(Reading passage)

- Born: October 22, 1978 (age 47) Alabang, Muntinlupa, Philippines
- Other name: Lindsay Custodio-Platon
- Occupations: Actress; singer;
- Years active: 1991–2001
- Spouses: ; Julius Caesar Platon II ​ ​(m. 2000; died 2018)​ ; Frederick Cale ​(m. 2022)​
- Children: 2

= Lindsay Custodio =

Filipino actress and singer

Lindsay Custodio-Cale (born October 22, 1978) is a Filipino former actress and singer.

== Career ==
Custodio was cast in the youth-oriented variety show Ang TV in 1992.

In 1995, she was cast in the romantic dance film Hataw Na.

Custodio appeared in the films Kristo and Ang TV: The Adarna Adventure in 1996. In the same year, her debut album My First was released.

Her second album New Horizons was released in 1998.

== Personal life ==
Custodio was married to Tanauan, Batangas former vice mayor Julius Caesar Platon II from December 2000 until his death in November 2018 on car accident, with whom she has two children, Sean Christopher and Charisse Marianne Custodio Platon. On May 2, 2022, she married Businessman Frederick Cale at a civil wedding ceremony in Muntinlupa. In June 2025, Custodio filed a Violence Against Women and Children (VAWC) complaint against her estranged husband, Frederick Cale.

She is also a traditional Catholic.

==Filmography==
===Film===

| Year | Title | Role | Notes | Source |
| 1995 | Hataw Na | Cathy Lopez |  |  |
| 1996 | Kristo | Salome |  |  |
| 1996 | Ang TV Movie: The Adarna Adventure | Prinsesa Cassandra |  |  |
| 1996 | Milyonaryong Mini | Tina |  |  |
| 1999 | D'Sisters: Nuns of the Above | Daisy |  |  |
| 1999 | Desperado: Bahala na ang Itaas |  |  |

===Television===

| Year | Title | Role | Notes | Source |
|---|---|---|---|---|
| 1991 | Magic Kamison |  |  |  |
| 1992–96 | Ang TV | Herself |  |  |
| 1993 | Kool Skool |  |  |  |
| 1994–96 | Palibhasa Lalake | Lindsay |  |  |
| 1995–2001 | ASAP | Herself – host / performer |  |  |
| 1996–1999 | GMA Telesine Specials | Various |  |  |
| 1997 | Maalaala Mo Kaya |  | Episode: "Entablado" |  |
| 1997 | T.G.I.S. | Tricia |  |  |
| 1997–99 | Growing Up | Melissa Valenzuela |  |  |
| 1998–99 | Tropang Trumpo | Herself |  |  |
| 2000 | Sa Bayan... | Herself |  |  |

== Discography ==
=== Studio albums ===

| Title | Details |
|---|---|
| My First | Released: 1996; Format: CD, Cassette; Label: Star Music; |
| New Horizons | Released: 1998; Format: CD, Cassette; Label: Star Music; |

=== Guest appearances ===

List of non-single guest appearances, with other performing artists, showing year released and album name
Title: Year; Other artist(s); Album
"Sinong May Sabi" (with Marnie Arcilla, Ericka Fife, Joymee Lim, Susan Hosseinzadeh & Lailani Navarro): 1994; None; Ang TV: The Album
"Gotta Groove" (with Ang TV Teens): Gio Alvarez and Rica Peralejo
"Tuksuhan": 1997; None; Flames - The Movie (Original Motion Picture Soundtrack)

(End Reading passage)

Tasks to complete:
• a. Could you copy the Lindsay Custodio article from "Lindsay Custodio-Cale (born" up to and including "husband, Frederick Cale.", swapping in "musical" wherever "romantic" appears?
• b. Which titles are listed in the Film table of the Lindsay Custodio article?

(Dataset entries)

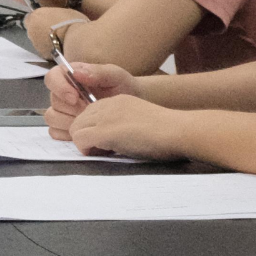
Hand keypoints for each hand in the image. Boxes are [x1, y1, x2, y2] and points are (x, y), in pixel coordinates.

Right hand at [43, 60, 140, 139]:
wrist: (132, 106)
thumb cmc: (123, 87)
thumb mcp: (115, 75)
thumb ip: (98, 72)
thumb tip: (76, 73)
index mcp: (70, 76)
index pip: (52, 78)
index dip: (59, 87)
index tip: (75, 97)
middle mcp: (62, 93)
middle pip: (53, 101)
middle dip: (72, 109)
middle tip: (91, 112)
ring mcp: (63, 111)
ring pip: (52, 118)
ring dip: (70, 122)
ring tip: (91, 122)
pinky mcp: (64, 127)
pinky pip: (55, 133)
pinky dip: (67, 135)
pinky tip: (85, 132)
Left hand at [61, 89, 188, 160]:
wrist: (179, 130)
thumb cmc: (169, 132)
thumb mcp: (141, 121)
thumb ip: (124, 125)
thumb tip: (112, 141)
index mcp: (118, 101)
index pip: (91, 112)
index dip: (94, 128)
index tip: (106, 142)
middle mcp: (109, 105)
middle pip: (80, 119)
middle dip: (86, 136)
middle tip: (103, 150)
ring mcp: (106, 117)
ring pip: (76, 128)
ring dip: (85, 143)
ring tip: (104, 152)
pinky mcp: (105, 131)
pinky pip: (80, 140)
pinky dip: (86, 150)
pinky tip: (103, 154)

(End Dataset entries)

Answers by task:
• a.
Lindsay Custodio-Cale (born October 22, 1978) is a Filipino former actress and singer.

== Career ==
Custodio was cast in the youth-oriented variety show Ang TV in 1992.

In 1995, she was cast in the musical dance film Hataw Na.

Custodio appeared in the films Kristo and Ang TV: The Adarna Adventure in 1996. In the same year, her debut album My First was released.

Her second album New Horizons was released in 1998.

== Personal life ==
Custodio was married to Tanauan, Batangas former vice mayor Julius Caesar Platon II from December 2000 until his death in November 2018 on car accident, with whom she has two children, Sean Christopher and Charisse Marianne Custodio Platon. On May 2, 2022, she married Businessman Frederick Cale at a civil wedding ceremony in Muntinlupa. In June 2025, Custodio filed a Violence Against Women and Children (VAWC) complaint against her estranged husband, Frederick Cale.

• b.
- Hataw Na
- Kristo
- Ang TV Movie: The Adarna Adventure
- Milyonaryong Mini
- D'Sisters: Nuns of the Above
- Desperado: Bahala na ang Itaas